Miss Loulou, in the terrible twos of toddlerhood, is staging her own rebellion, her show of independence. She knows exactly what she doesn’t want, which is just about everything. When it comes to getting dressed, it’s…`Non non non!’…`Eat your food Louise!’…`Non non non!’…`Come here Louise!’…`Non non non!’…`Give me your hand.’…`Non non non!’ In the spirit of this non non non mood, we visited the Royal Greenhouses at the Castle of Laeken, with the evening sun glinting off the green metal and melting into the glass panels of the pavilions, cupolas and arcades, creating muted hues of orange, purple, green and blue. This spectacular sight is set in acres and acres of rolling green lawns studded with metal sculptures, gone green over the years, shady trees bursting with lime green foliage, swathes of bluebells and lush carpets of tiny daisies and buttercups and endless meandering paths. Louise paid no heed to our calls to enter the domed buildings with their floral displays. Why would she? It was so enchanting outside and besides, there was a fly floundering in a puddle in the cobbled pathway which deserved her immediate attention. Finally when we did step in, she was as dazzled as we were with the tall palm trees in the winter garden and in the tropical gardens with birds of paradise and Chinese wisterias with flowers hanging like cascades of pale grapes. Miss Loulou ran to each rhododendron bush with bunches of flowers of reds and pinks and mauve and bent down to inhale their scents, much to the delight of everyone. A little later we heard a roar of laughter when she slipped under a roped off area and toddled off to investigate a little further.

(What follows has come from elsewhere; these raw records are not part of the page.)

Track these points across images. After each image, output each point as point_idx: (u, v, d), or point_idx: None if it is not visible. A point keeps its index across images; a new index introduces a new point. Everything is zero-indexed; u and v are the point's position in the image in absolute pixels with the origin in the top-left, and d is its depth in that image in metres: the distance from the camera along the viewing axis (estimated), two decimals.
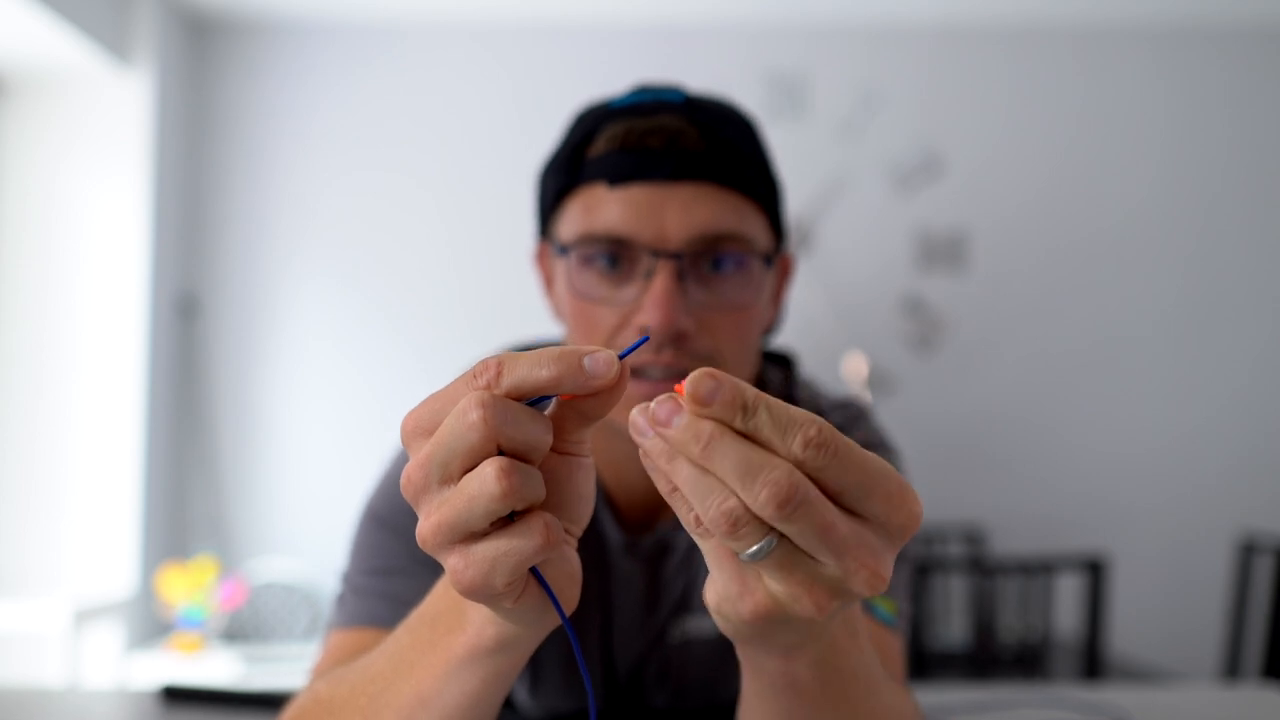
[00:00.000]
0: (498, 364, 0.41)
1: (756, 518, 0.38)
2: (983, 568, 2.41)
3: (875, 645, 0.76)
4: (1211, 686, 1.13)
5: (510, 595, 0.44)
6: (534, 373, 0.41)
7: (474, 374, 0.42)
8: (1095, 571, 2.40)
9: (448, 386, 0.43)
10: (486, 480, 0.40)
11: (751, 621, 0.42)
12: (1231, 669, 2.78)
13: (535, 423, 0.42)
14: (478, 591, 0.43)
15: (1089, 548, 3.40)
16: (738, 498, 0.38)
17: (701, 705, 0.87)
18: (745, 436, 0.38)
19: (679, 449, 0.38)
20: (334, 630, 0.79)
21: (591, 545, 0.84)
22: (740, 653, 0.51)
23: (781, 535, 0.39)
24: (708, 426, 0.38)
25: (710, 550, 0.42)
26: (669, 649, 0.85)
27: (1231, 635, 2.80)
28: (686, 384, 0.38)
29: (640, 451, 0.41)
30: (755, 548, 0.39)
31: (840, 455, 0.37)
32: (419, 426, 0.43)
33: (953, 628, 3.07)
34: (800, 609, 0.40)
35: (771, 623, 0.42)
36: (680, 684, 0.86)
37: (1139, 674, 2.65)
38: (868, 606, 0.77)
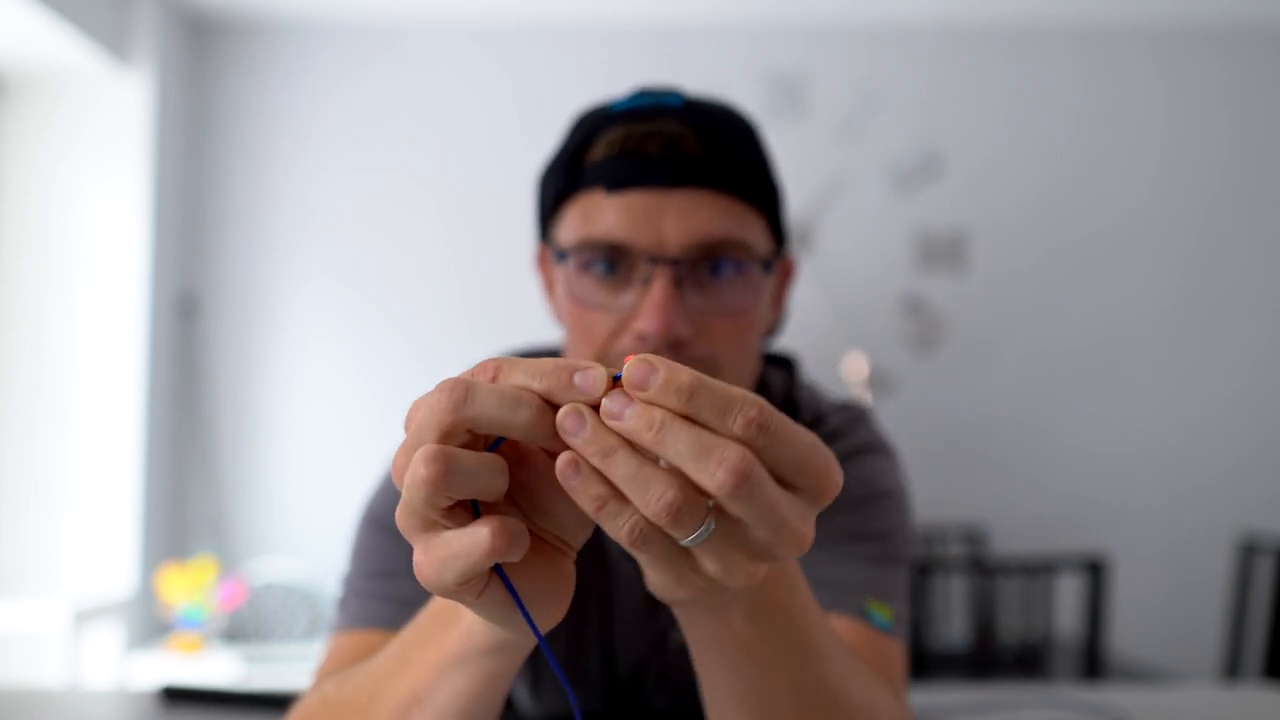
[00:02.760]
0: (496, 366, 0.42)
1: (694, 503, 0.39)
2: (983, 568, 2.41)
3: (873, 652, 0.75)
4: (1211, 686, 1.13)
5: (468, 593, 0.43)
6: (527, 381, 0.41)
7: (472, 372, 0.42)
8: (1095, 572, 2.40)
9: None
10: (415, 466, 0.40)
11: (690, 599, 0.43)
12: (1231, 669, 2.78)
13: (509, 407, 0.40)
14: (432, 585, 0.43)
15: (1089, 548, 3.40)
16: (676, 487, 0.38)
17: (701, 708, 0.87)
18: (689, 420, 0.38)
19: (632, 436, 0.39)
20: (337, 633, 0.79)
21: (593, 547, 0.84)
22: (677, 614, 0.52)
23: (717, 516, 0.40)
24: (659, 412, 0.38)
25: (643, 556, 0.42)
26: (670, 652, 0.85)
27: (1231, 635, 2.81)
28: (624, 370, 0.39)
29: (563, 463, 0.40)
30: (696, 533, 0.39)
31: (778, 434, 0.38)
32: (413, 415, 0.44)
33: (953, 628, 3.07)
34: (734, 581, 0.41)
35: (708, 595, 0.44)
36: (681, 687, 0.86)
37: (1139, 674, 2.65)
38: (864, 614, 0.77)
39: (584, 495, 0.40)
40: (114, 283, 3.12)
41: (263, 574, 3.24)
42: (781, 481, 0.40)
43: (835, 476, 0.40)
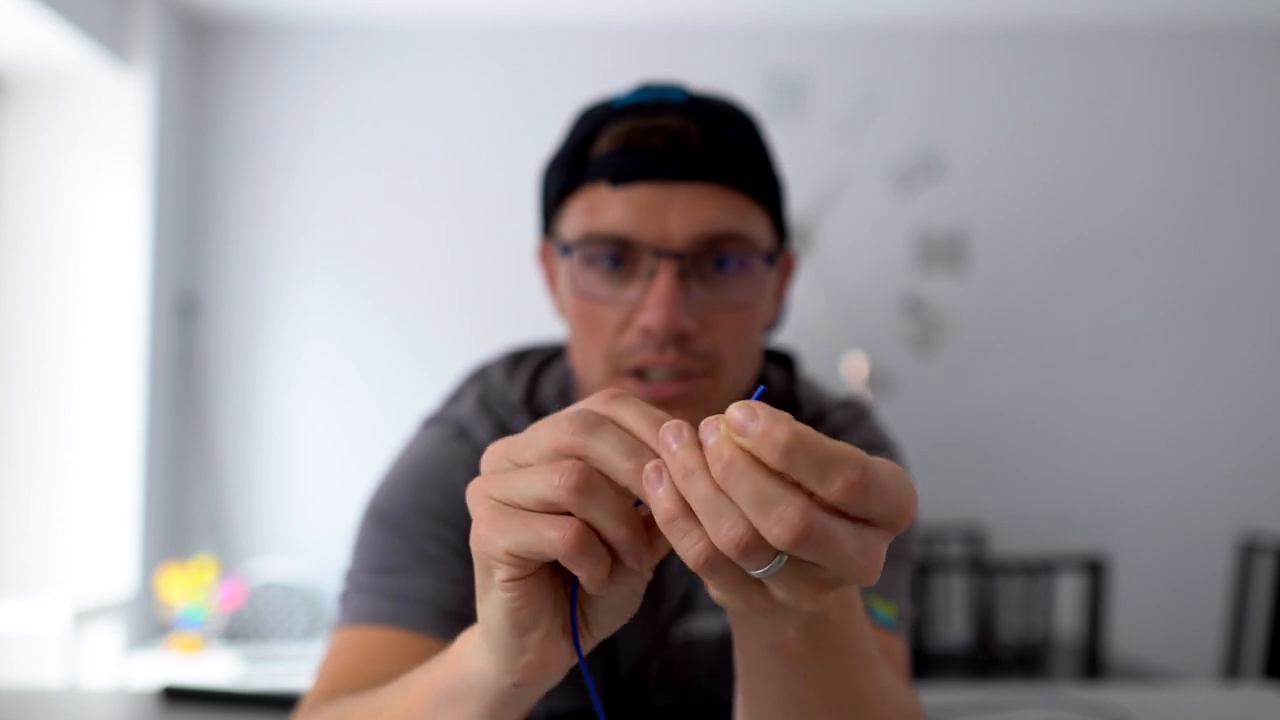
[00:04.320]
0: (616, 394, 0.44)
1: (764, 543, 0.38)
2: (983, 568, 2.41)
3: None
4: (1211, 686, 1.13)
5: (508, 567, 0.44)
6: (634, 424, 0.43)
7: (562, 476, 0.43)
8: (1095, 572, 2.40)
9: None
10: (559, 470, 0.41)
11: (754, 613, 0.43)
12: (1231, 669, 2.78)
13: (636, 413, 0.42)
14: (481, 542, 0.44)
15: (1089, 548, 3.40)
16: (747, 524, 0.38)
17: (703, 705, 0.87)
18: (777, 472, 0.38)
19: (704, 466, 0.39)
20: (338, 629, 0.79)
21: None
22: (730, 616, 0.52)
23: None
24: (728, 450, 0.38)
25: (710, 580, 0.42)
26: (671, 649, 0.85)
27: (1231, 635, 2.80)
28: (728, 411, 0.39)
29: (650, 467, 0.41)
30: (766, 568, 0.39)
31: (874, 496, 0.37)
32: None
33: (953, 628, 3.07)
34: (802, 606, 0.41)
35: (774, 612, 0.43)
36: (682, 684, 0.86)
37: (1139, 674, 2.65)
38: (868, 610, 0.77)
39: (660, 506, 0.40)
40: (114, 283, 3.12)
41: (263, 574, 3.24)
42: (865, 519, 0.39)
43: (913, 510, 0.39)
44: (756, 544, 0.38)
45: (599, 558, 0.42)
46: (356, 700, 0.64)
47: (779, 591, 0.40)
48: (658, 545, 0.43)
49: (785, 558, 0.39)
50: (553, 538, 0.41)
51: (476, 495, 0.45)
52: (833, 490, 0.37)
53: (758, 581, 0.41)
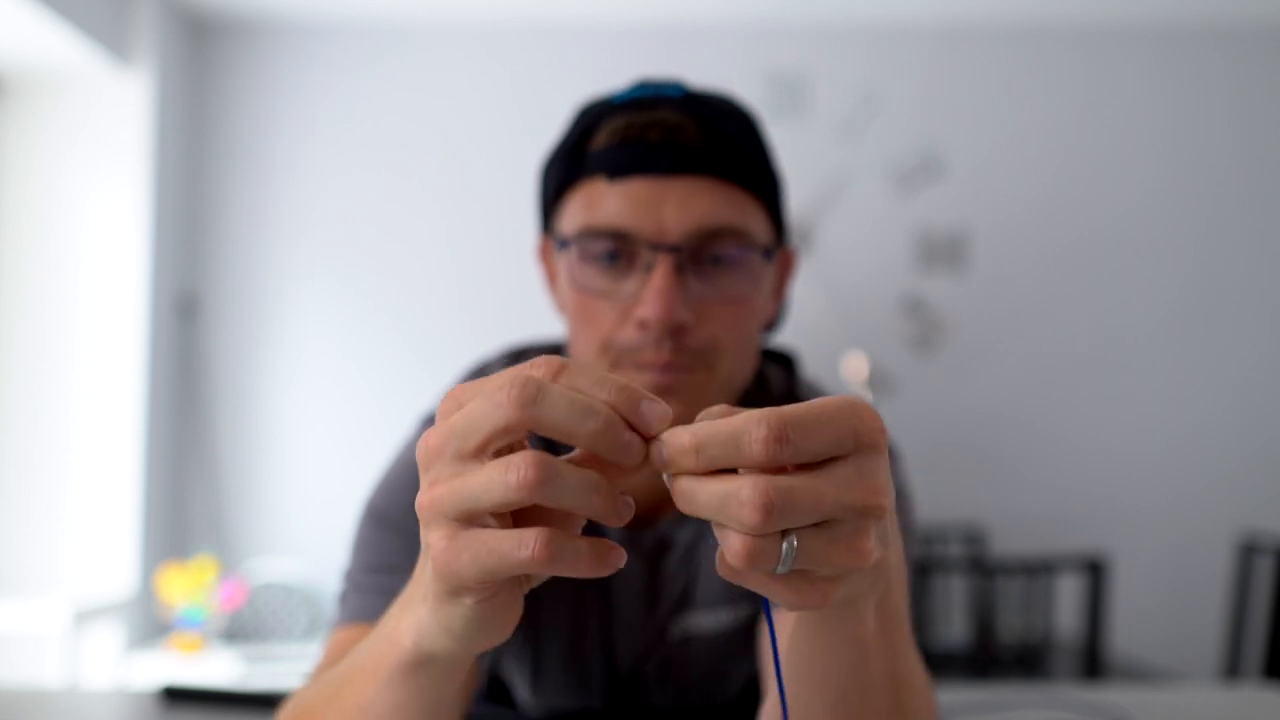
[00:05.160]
0: (559, 365, 0.40)
1: (762, 538, 0.38)
2: (983, 568, 2.41)
3: None
4: (1211, 686, 1.13)
5: (478, 594, 0.43)
6: (593, 389, 0.40)
7: (531, 365, 0.40)
8: (1095, 572, 2.40)
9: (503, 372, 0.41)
10: (511, 468, 0.38)
11: (826, 603, 0.41)
12: (1231, 669, 2.78)
13: (578, 414, 0.38)
14: (448, 577, 0.42)
15: (1089, 548, 3.40)
16: (735, 533, 0.38)
17: (702, 703, 0.87)
18: (717, 472, 0.38)
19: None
20: (336, 628, 0.79)
21: None
22: (810, 616, 0.51)
23: (794, 532, 0.39)
24: (675, 485, 0.39)
25: (758, 586, 0.41)
26: (670, 646, 0.85)
27: (1231, 635, 2.80)
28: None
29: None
30: (782, 559, 0.38)
31: (800, 434, 0.37)
32: (458, 399, 0.42)
33: (953, 628, 3.06)
34: (854, 566, 0.40)
35: (845, 592, 0.42)
36: (681, 682, 0.86)
37: (1139, 674, 2.65)
38: None
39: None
40: (114, 283, 3.12)
41: (263, 574, 3.24)
42: (825, 460, 0.38)
43: (869, 422, 0.38)
44: (754, 545, 0.38)
45: (572, 551, 0.40)
46: (315, 687, 0.63)
47: (825, 568, 0.40)
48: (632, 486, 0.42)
49: (794, 539, 0.38)
50: (524, 558, 0.39)
51: (433, 514, 0.41)
52: (755, 455, 0.37)
53: (800, 571, 0.40)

From Miss Loulou’s point of view, she and her kind are not terrible toddlers but we, the grown-ups are the terrible tyrants, imposing and unreasonable. When we were sitting at the table at dinner time and eating the Shepherd’s Pie, her piece of pie crust was turned over and she was picking off the bits of meat stuck to it, meticulously, when her father decided to shove some filling on it. First there was a look of total outrage on her face…`HOW COULD ANYONE DO SUCH A THING WHEN I WAS HARD AT WORK CLEANING THE BITS OFF THE CRUST!…She looked at me with storm clouds brewing in her long hazel eyes. She babbled out a tirade of fury, complaining to me and pointing an accusing finger at her father. The import of her speech was loud and clear…` LOOK AT WHAT HE JUST WENT AND DID, RUINING ALL MY HAPPINESS AND JOY AND WHY ARE YOU JUST SITTING THERE!!!!! DO SOMETHING!!!!! ‘…We shouldn’t have laughed but we did and her anger turned to amusement which was further fuelled with her grandfather sticking his tongue out at her. She mimicked him like a little lizard and her father told her sternly to stop all that bêtises-foolishness, which she didn’t and neither did her grandfather.
Now we’re back in Chania, missing them a bit…but c’est la vie I guess. But there will always be other times and summer’s round the corner and they’ll be visiting again.
So till the next time my friends, cheers.
2 Comments
😂 Enjoyed your story , seems little Miss Loulou knows exactly what she’s doing!